EXERCISE DETAILS
Pick out every line in the items that contains the word "today", and copy each one.

SUPPLIED RECORDS
· · · · · · ·
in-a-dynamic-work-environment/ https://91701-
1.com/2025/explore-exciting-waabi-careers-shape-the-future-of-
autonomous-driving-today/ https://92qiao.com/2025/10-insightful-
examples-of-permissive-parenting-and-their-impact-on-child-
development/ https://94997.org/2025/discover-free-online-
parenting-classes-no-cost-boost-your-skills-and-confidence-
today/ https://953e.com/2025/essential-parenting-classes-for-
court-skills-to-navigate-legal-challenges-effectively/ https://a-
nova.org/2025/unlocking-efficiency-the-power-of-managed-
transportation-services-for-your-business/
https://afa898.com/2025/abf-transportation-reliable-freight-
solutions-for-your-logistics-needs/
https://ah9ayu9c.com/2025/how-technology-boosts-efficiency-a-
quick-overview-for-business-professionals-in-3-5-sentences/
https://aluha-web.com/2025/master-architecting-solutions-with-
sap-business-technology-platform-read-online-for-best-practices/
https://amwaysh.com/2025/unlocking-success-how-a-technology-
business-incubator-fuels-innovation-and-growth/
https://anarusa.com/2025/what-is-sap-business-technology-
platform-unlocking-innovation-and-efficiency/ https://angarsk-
· · · · · · ·
ANSWER TO THE EXERCISE
autonomous-driving-today/ https://92qiao.com/2025/10-insightful-
today/ https://953e.com/2025/essential-parenting-classes-for-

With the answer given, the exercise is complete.